┌────────

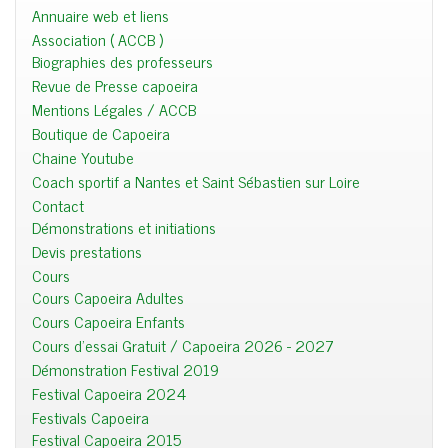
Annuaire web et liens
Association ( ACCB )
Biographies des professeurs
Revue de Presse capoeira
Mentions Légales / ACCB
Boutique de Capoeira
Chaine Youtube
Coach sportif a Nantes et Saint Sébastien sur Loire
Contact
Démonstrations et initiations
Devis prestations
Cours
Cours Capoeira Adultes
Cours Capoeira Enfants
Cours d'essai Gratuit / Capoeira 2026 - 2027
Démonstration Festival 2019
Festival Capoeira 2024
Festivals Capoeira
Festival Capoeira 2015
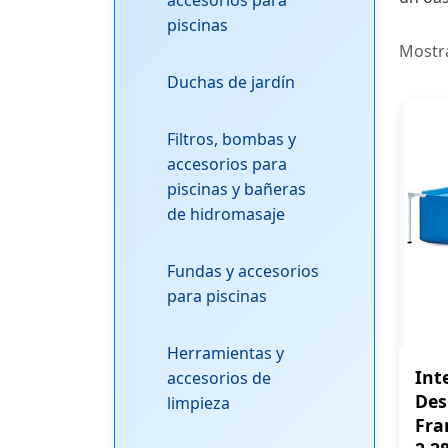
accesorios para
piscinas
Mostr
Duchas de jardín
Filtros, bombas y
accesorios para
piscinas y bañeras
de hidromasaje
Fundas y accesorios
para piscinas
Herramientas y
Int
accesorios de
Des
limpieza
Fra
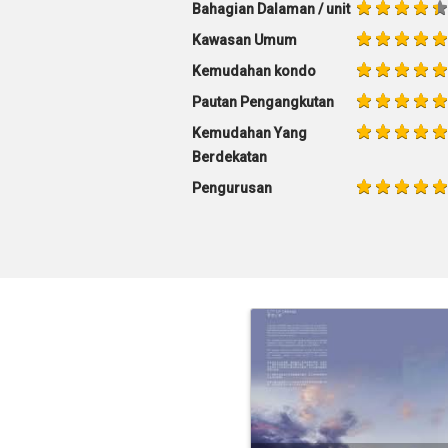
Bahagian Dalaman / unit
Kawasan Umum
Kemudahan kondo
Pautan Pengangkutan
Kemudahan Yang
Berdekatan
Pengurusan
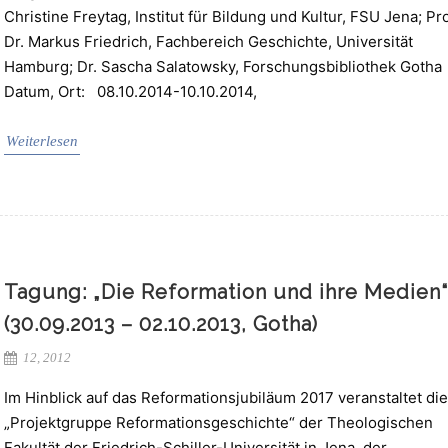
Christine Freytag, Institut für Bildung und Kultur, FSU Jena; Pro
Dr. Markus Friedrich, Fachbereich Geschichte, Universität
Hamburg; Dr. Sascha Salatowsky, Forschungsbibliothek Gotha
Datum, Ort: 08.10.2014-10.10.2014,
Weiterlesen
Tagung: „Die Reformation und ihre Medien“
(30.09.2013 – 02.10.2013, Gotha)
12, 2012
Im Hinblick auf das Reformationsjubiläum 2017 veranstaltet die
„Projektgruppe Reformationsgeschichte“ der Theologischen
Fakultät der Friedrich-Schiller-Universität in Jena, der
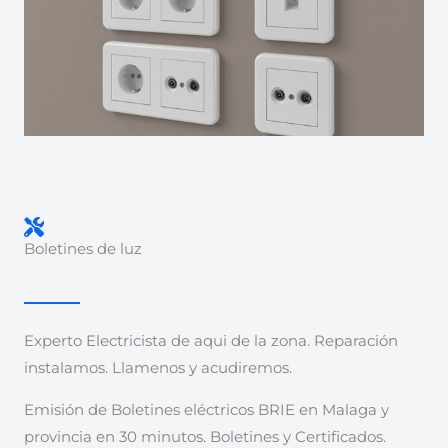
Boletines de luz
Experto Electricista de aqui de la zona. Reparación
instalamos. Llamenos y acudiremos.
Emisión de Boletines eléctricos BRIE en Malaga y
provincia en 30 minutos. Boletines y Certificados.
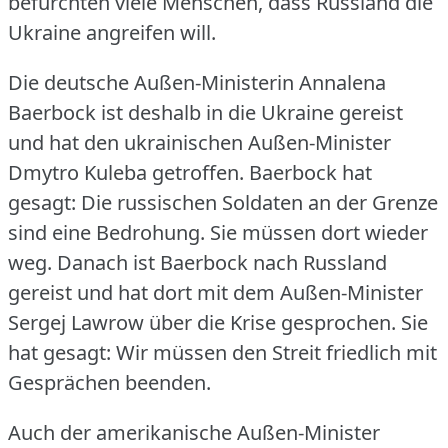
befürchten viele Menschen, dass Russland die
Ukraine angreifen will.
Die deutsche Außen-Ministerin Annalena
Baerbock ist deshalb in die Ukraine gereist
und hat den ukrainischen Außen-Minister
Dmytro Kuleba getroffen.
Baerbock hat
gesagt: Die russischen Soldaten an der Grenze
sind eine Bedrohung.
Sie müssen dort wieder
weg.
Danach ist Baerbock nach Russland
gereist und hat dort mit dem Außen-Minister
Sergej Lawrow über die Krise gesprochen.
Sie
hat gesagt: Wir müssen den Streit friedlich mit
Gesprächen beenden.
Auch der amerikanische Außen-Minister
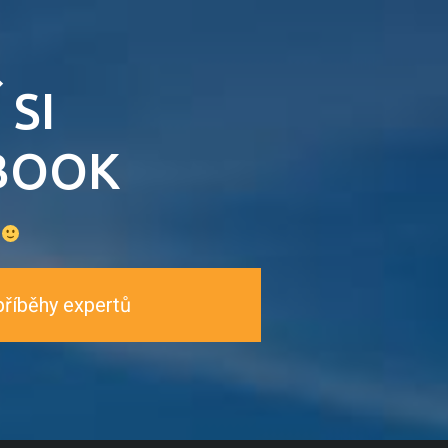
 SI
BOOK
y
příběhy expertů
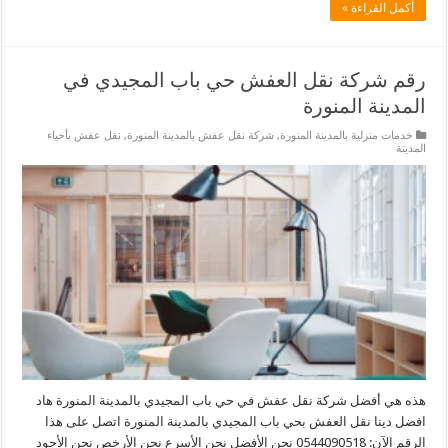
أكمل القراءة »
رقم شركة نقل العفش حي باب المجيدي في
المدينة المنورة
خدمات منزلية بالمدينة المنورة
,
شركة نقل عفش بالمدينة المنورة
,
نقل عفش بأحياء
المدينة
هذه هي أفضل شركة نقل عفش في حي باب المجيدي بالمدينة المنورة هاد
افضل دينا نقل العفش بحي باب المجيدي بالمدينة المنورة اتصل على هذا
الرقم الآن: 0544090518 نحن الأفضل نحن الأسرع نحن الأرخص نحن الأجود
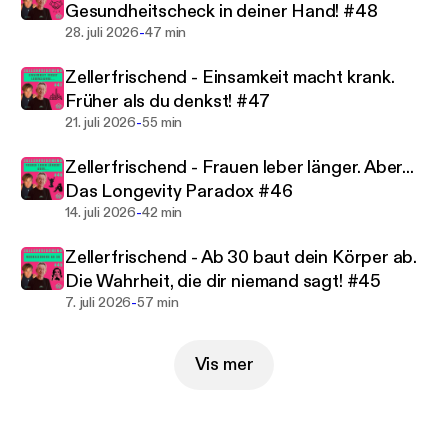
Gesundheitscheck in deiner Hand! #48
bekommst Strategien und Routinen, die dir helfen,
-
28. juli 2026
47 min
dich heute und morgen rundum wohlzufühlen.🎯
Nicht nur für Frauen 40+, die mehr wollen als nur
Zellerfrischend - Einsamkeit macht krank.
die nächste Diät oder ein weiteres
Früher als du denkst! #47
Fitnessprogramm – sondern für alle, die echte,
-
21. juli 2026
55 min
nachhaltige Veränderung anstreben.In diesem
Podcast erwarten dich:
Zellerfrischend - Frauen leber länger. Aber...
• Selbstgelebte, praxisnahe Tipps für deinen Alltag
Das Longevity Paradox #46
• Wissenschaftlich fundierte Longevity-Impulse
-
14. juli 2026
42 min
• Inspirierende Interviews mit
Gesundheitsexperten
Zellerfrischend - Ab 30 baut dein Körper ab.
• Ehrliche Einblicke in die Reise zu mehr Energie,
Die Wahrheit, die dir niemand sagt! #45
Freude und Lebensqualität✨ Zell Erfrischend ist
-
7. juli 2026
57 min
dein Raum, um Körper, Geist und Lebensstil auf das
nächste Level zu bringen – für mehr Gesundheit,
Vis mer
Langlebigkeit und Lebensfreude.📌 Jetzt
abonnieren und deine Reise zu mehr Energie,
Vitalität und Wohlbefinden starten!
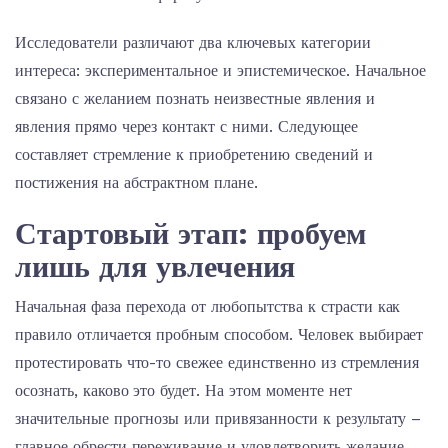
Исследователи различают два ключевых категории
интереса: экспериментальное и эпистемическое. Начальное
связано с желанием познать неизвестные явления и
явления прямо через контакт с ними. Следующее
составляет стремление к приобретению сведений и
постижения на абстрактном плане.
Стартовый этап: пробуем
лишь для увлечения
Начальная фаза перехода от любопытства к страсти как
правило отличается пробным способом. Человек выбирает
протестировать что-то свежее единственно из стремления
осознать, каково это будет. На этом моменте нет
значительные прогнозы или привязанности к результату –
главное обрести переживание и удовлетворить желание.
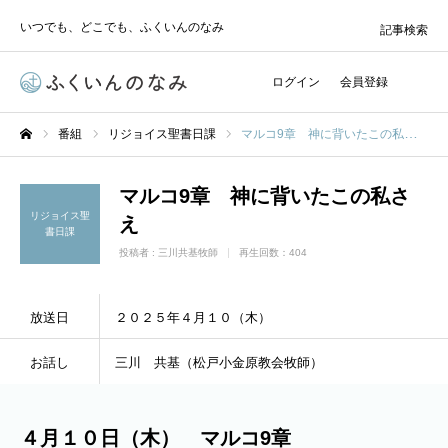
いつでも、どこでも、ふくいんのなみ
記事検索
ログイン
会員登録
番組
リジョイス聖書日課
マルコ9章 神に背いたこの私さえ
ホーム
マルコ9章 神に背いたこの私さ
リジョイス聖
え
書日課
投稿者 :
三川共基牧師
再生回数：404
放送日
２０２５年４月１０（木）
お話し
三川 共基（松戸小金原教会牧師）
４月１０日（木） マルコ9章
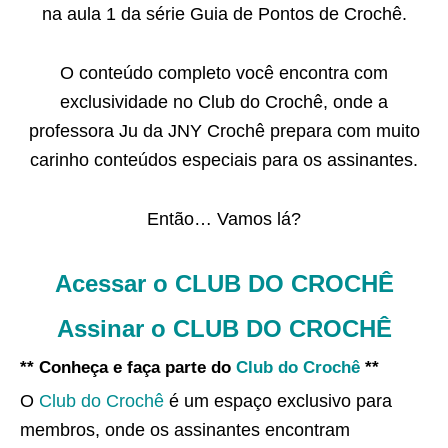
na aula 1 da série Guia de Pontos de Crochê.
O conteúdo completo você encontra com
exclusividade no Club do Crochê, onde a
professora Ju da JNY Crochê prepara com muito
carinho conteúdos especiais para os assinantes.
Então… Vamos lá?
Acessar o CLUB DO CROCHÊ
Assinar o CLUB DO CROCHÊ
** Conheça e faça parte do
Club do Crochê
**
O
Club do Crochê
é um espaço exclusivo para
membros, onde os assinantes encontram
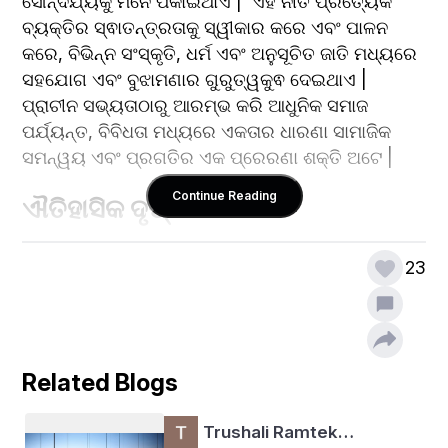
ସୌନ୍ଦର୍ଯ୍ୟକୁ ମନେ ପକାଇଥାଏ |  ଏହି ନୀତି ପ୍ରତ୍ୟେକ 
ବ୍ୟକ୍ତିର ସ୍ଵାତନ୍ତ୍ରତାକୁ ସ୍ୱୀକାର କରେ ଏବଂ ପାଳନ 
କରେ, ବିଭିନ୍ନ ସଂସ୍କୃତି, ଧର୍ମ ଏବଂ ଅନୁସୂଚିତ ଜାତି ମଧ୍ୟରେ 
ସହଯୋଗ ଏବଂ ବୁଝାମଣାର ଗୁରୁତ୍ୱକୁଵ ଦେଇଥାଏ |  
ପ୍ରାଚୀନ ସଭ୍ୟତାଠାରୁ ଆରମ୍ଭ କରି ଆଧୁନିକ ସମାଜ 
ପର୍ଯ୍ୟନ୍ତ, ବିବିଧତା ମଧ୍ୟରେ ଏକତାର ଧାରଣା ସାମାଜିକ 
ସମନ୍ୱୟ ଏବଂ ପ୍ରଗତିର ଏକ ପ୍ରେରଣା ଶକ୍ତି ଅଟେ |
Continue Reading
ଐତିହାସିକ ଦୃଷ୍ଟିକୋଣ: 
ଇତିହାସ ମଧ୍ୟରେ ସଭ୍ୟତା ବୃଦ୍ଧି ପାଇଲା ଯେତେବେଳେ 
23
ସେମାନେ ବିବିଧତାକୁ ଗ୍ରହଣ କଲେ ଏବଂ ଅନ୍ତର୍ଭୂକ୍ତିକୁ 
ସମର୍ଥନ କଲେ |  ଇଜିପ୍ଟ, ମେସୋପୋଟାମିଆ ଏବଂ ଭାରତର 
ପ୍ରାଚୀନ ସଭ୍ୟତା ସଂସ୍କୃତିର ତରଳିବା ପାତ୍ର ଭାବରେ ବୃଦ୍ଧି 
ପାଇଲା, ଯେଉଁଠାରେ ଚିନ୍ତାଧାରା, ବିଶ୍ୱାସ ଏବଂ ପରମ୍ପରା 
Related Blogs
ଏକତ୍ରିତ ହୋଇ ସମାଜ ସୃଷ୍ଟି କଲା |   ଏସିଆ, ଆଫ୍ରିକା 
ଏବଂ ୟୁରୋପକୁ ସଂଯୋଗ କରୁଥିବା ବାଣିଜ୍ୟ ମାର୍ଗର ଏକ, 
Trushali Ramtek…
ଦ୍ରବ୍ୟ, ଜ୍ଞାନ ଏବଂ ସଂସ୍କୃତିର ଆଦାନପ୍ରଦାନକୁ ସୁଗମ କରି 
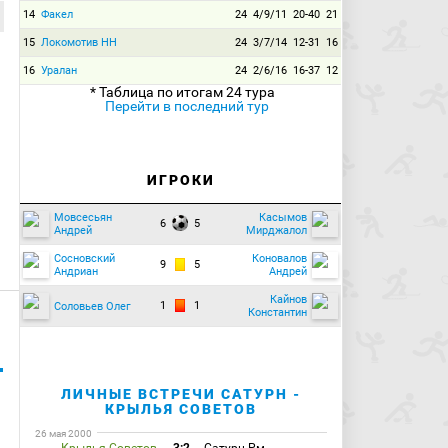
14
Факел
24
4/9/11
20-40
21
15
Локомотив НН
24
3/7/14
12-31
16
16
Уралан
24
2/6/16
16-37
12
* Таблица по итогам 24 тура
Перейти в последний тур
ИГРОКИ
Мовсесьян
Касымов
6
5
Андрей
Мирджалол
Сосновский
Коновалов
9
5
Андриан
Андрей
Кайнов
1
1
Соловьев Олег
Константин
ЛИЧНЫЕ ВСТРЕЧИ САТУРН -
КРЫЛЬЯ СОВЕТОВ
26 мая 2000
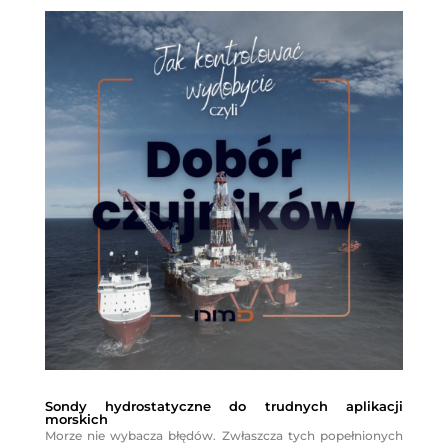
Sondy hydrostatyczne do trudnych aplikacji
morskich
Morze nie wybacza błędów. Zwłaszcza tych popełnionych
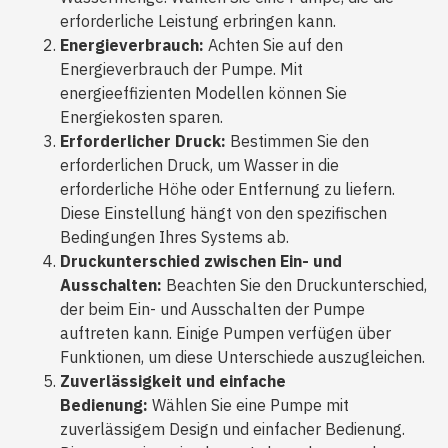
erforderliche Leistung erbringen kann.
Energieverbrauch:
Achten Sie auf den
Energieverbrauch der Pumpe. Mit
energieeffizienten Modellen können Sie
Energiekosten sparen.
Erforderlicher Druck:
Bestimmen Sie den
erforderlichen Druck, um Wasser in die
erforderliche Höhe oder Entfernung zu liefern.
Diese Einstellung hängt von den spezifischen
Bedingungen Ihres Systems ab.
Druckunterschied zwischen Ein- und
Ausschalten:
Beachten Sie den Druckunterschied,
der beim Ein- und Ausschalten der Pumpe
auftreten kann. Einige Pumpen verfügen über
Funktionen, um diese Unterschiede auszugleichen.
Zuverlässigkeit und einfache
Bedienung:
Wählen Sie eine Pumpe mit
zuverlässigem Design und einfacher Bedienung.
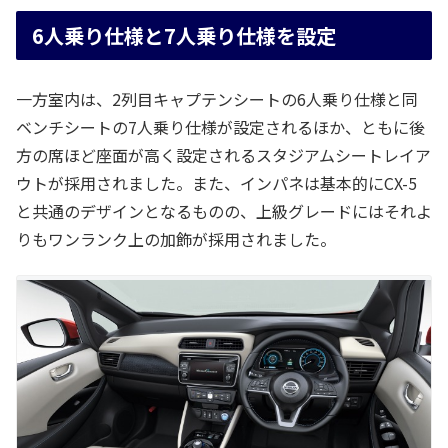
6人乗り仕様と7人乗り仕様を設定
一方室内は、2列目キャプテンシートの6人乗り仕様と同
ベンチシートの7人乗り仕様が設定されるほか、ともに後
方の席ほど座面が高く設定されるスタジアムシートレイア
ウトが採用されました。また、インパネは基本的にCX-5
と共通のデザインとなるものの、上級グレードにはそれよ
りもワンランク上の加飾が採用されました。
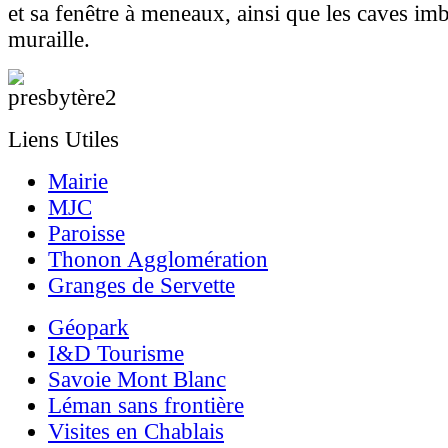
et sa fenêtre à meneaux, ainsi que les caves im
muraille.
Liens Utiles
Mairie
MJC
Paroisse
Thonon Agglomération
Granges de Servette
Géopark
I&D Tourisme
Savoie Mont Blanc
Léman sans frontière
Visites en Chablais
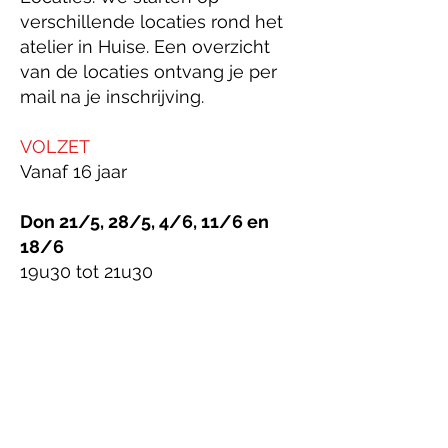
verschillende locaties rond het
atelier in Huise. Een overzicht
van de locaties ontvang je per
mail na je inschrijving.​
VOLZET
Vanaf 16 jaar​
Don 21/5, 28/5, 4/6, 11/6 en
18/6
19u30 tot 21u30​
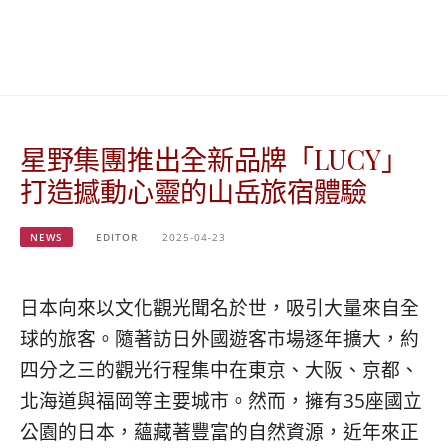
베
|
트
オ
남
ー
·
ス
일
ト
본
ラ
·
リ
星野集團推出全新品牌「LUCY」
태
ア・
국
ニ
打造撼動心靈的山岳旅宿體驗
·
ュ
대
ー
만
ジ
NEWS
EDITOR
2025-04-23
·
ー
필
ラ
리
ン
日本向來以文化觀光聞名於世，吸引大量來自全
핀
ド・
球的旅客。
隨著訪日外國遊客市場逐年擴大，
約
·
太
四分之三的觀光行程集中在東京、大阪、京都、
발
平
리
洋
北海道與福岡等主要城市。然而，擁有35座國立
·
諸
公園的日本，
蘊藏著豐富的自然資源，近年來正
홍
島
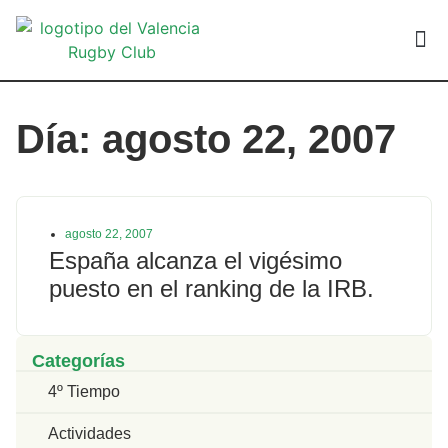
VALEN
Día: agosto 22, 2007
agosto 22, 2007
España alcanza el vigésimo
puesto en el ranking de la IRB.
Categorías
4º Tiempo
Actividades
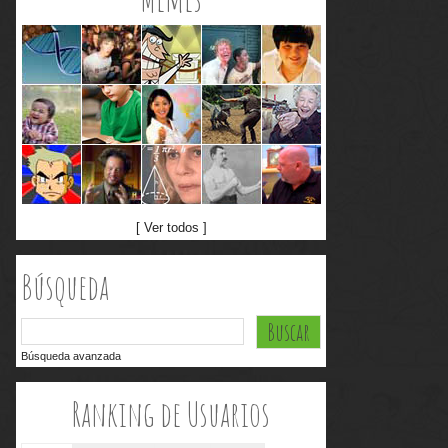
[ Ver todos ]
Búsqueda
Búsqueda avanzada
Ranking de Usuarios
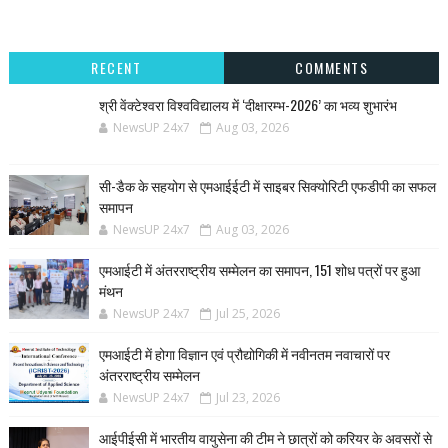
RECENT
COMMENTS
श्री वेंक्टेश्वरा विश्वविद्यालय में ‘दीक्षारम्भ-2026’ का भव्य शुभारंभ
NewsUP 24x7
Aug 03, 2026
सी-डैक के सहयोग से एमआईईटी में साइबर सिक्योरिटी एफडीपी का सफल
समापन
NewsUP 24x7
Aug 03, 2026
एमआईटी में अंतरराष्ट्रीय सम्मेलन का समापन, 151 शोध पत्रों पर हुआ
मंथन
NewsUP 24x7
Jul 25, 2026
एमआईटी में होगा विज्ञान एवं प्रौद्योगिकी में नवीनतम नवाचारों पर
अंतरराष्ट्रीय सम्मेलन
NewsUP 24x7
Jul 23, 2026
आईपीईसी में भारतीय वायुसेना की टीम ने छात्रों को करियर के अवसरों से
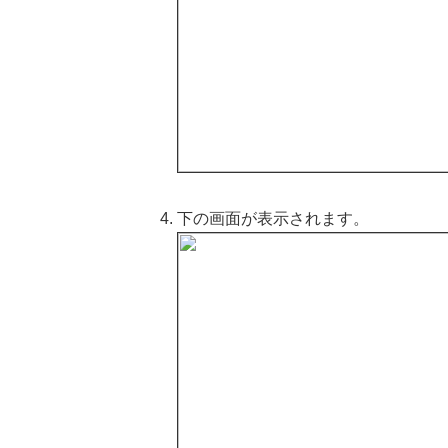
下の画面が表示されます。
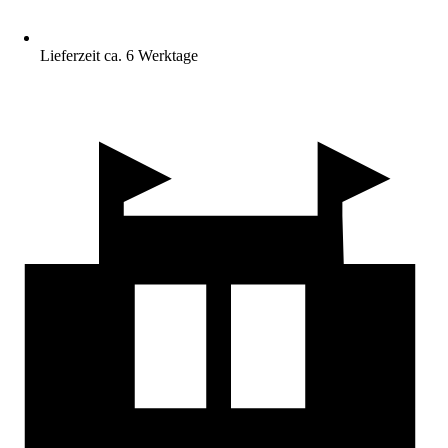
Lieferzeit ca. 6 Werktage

└────────

* [Activity]
In the entries above, find the line with "Langlebigkeit und Lebensfreude.📌 Jetzt" and the line with "составляет стремление к". Return exactly those lines and all the ones between them, pictures excluded.

* [Final answer]
Langlebigkeit und Lebensfreude.📌 Jetzt
abonnieren und deine Reise zu mehr Energie,
Vitalität und Wohlbefinden starten!
Исследователи различают два ключевых категории
интереса: экспериментальное и эпистемическое. Начальное
связано с желанием познать неизвестные явления и
явления прямо через контакт с ними. Следующее
составляет стремление к приобретению сведений и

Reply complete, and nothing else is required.